In the face of this epidemic of violence, there is an urgent need for a broader awareness of the scope, range, and effects of violence in America as well as the relationship between politics and disposability, one that offers a warning against limiting such criticism to isolated issues of brutality and aggression. Only then will America be able to address the need for a radical restructuring of its politics, economics, institutions, and a refashioning of its citizens. Violence in the United States has to be understood as part of a wide-scale epidemic that is an outgrowth of a crisis in politics and culture defined by meaninglessness, helplessness, neglect, and commercial disposability. Historically, expressions of violence created moral outrage, but such outrage is less visible today and less effective. Today, resistance to such violence should also produce widespread thoughtful, informed, and collective action over the fate of civilian society itself. This suggests the need for a shared vision of economic justice, class, race, and gender—one that offers the promise of a new understanding of politics and the need for creating a powerful coalition among existing social movements, youth groups, workers, intellectuals, teachers, and other progressives.

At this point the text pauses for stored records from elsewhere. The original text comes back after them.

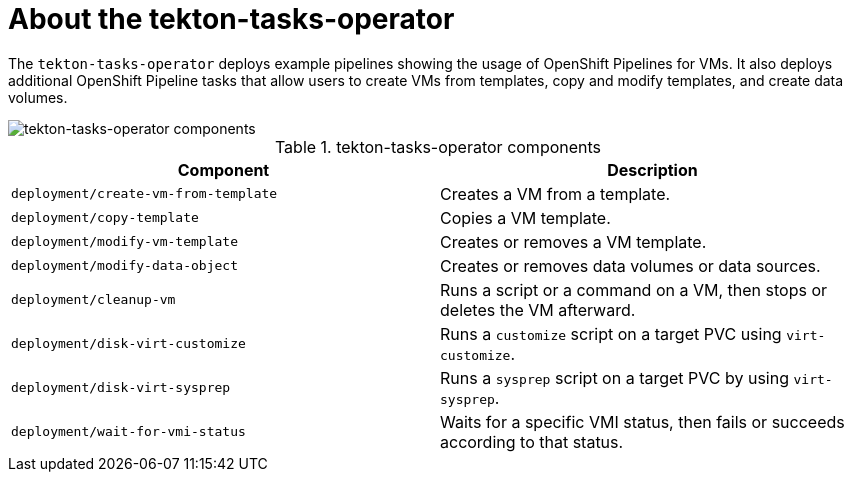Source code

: // Module included in the following assemblies:
//
// * virt/virt-architecture.adoc

:_mod-docs-content-type: CONCEPT
[id="virt-about-tekton-tasks-operator_{context}"]
= About the tekton-tasks-operator

The `tekton-tasks-operator` deploys example pipelines showing the usage of OpenShift Pipelines for VMs. It also deploys additional OpenShift Pipeline tasks that allow users to create VMs from templates, copy and modify templates, and create data volumes.

image::cnv_components_tekton-tasks-operator.png[tekton-tasks-operator components]

.tekton-tasks-operator components
[cols="1,1"]
|===
|*Component* |*Description*

|`deployment/create-vm-from-template`
|	Creates a VM from a template.

|`deployment/copy-template`
|	Copies a VM template.

|`deployment/modify-vm-template`
|	Creates or removes a VM template.

|`deployment/modify-data-object`
|	Creates or removes data volumes or data sources.

|`deployment/cleanup-vm`
|	Runs a script or a command on a VM, then stops or deletes the VM afterward.

|`deployment/disk-virt-customize`
|	Runs a `customize` script on a target PVC using `virt-customize`.

|`deployment/disk-virt-sysprep`
|	Runs a `sysprep` script on a target PVC by using `virt-sysprep`.

|`deployment/wait-for-vmi-status`
|	Waits for a specific VMI status, then fails or succeeds according to that status.
|===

Under Trump, a mounting attitude of scorn is developing toward the increasing number of people caught in the web of marginalization and misfortune. This scorn is fueled by right-wing influence operations that endlessly spew out rhetoric of intolerance. These conditions pose a serious challenge to U.S. society, especially since they are openly fostered by the president himself. There will, no doubt, continue to be an increase of repression under Trump. The conditions required for countering such repression will require not only understanding the roots of authoritarianism in the United States, but also eliminating the economic, political, and cultural forces that have produced its long history and ascendancy, one that, as the renowned historian Robert O. Paxton points out, began with the emergence of the Klu Klux Klan in the United States.51 Addressing these forces will be more complicated than simply getting rid of Trump. We must resist efforts that equate corporate commercialism with democracy. The same goes for U.S. acts of aggression and military interventions abroad. We must stand in solidarity, not just against Trumpism but against a two-party system that seems to consistently prioritize corporate power and financial interests over social injustice and the common good.